Short task 1 =
In the piece warning about online sales advice, what did the anti-cold-calling newsletter call one of the dumbest sales tips ever?
Short task 2 =
In the piece warning about online sales advice, why does the writer call the second email, from a widely followed sales personality, ironic?
## begin Text block
Beware of the Sales Advice You Read Online

Random Rants

I imagine there are some new sales reps out there who might get their information from just one source, take it as gospel, and as a result get stuck in the molasses of mediocrity.

They might be attempting unsound methods, while avoiding others they have been warned do not work, obediently drinking the Kool-Aid because they read it online from their guru.

Sales is part art (no pun intended) and part science. And it of course relies mostly on the individual performing the activity.

I don’t have all the answers.

I don’t suggest my way is the only way, and I don’t claim to have invented sales.

But what I do know is that I present a tremendous amount of common sense, which I find is the best way to minimize our chance for resistance and maximize our chance of success.

I didn’t originally plan on writing this as part of the weekly Tip that went out today (see it below), but TWO other sales newsletters that came in this morning within minutes of each other set me off.

One, from an anti-cold calling guy selling a program on how to do direct marketing and social media instead of picking up the phone—catering to the call avoidance crowd—said that one of the dumbest sales tips ever is calling business owners before and after hours and during lunch hours, when supposedly they tend to be alone in the office.

His feeling was that the only owners disorganized and inefficient enough to be in the office during those times couldn’t likely pay their bills or have the means to buy from you.

Huh? I had to re-read it to be sure it wasn’t a misprint. Nope, that’s what it said.

Of course, in reality, THAT is the dumbest thing I’ve ever heard, and an insult to every hard-working business owner, or anyone for that matter who actually is not just a 9-5 office worker. In other words, most of the people who are actually successful.

Not only an insult, but it’s just wrong.

Just like his claim that prospecting doesn’t work (OK, cold calling, and at least I will agree with the “cold” part not working).  Any successful sales rep has plenty of examples of reaching decision makers at odd hours, and selling to them.


And then, ironically enough, another email came in from one of the most widely-followed sales personalities about asking for referrals. Ironic from my perspective, because I already had the tip below all teed up and ready to go—on asking for referrals.
## end Text block
## begin Extracted material
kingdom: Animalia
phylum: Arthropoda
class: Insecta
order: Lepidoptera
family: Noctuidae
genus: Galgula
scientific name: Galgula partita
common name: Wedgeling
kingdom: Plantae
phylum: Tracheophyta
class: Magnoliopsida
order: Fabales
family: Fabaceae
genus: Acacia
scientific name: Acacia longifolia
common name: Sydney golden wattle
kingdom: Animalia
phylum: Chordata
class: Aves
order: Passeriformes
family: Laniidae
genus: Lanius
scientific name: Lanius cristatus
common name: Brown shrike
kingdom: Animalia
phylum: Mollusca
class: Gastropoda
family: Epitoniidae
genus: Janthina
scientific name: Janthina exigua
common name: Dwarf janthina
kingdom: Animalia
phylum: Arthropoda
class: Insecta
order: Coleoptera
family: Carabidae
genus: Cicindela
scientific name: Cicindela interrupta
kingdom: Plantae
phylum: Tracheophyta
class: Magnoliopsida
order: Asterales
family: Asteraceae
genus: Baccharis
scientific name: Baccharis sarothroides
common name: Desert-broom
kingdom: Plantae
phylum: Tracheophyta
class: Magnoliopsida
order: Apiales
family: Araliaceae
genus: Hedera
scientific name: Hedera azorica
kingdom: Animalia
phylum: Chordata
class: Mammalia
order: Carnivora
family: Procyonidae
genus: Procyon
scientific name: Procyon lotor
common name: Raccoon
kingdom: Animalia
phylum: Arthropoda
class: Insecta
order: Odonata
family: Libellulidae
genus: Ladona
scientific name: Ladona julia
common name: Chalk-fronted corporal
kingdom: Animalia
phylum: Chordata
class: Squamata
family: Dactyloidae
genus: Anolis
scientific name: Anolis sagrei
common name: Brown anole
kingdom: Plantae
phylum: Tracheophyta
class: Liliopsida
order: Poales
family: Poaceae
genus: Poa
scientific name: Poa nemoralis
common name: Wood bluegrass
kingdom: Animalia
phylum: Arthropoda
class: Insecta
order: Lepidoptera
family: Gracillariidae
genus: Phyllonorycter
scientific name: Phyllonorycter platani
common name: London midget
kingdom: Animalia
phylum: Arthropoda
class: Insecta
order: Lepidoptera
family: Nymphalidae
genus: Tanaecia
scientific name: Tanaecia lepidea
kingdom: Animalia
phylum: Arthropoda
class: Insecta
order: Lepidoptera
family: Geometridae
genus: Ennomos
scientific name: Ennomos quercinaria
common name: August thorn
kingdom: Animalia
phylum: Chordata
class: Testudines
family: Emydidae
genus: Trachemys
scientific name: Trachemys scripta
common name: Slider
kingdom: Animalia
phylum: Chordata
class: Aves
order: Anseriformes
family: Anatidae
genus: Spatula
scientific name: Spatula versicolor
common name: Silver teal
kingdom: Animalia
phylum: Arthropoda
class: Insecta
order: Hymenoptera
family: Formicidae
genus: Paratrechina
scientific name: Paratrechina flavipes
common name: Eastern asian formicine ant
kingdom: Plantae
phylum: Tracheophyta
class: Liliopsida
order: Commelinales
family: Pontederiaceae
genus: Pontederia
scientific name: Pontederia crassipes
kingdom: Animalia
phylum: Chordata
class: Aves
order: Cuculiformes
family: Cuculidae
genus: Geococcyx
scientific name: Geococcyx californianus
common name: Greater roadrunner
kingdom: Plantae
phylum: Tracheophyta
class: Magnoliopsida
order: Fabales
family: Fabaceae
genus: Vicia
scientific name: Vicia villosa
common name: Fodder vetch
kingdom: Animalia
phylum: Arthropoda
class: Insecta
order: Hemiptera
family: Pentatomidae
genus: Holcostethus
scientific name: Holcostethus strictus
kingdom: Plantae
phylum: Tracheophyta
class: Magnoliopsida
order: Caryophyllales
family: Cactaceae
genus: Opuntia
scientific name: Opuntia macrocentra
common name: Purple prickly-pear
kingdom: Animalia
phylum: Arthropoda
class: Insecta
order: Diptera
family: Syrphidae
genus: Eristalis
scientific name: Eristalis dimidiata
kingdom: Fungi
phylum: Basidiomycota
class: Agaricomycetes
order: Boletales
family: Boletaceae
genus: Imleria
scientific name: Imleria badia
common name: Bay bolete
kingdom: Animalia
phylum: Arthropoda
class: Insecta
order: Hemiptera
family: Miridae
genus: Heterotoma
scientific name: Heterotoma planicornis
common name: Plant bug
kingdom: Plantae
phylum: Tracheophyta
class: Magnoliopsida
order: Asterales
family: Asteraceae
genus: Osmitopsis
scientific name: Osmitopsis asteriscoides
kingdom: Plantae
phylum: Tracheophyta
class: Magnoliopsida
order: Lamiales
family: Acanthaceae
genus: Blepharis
## end Extracted material
Exercise response 1 =
Calling business owners before and after hours and during lunch, when they tend to be alone in the office.

Exercise response 2 =
The email was about asking for referrals. The writer had already prepared that week's tip on the same topic.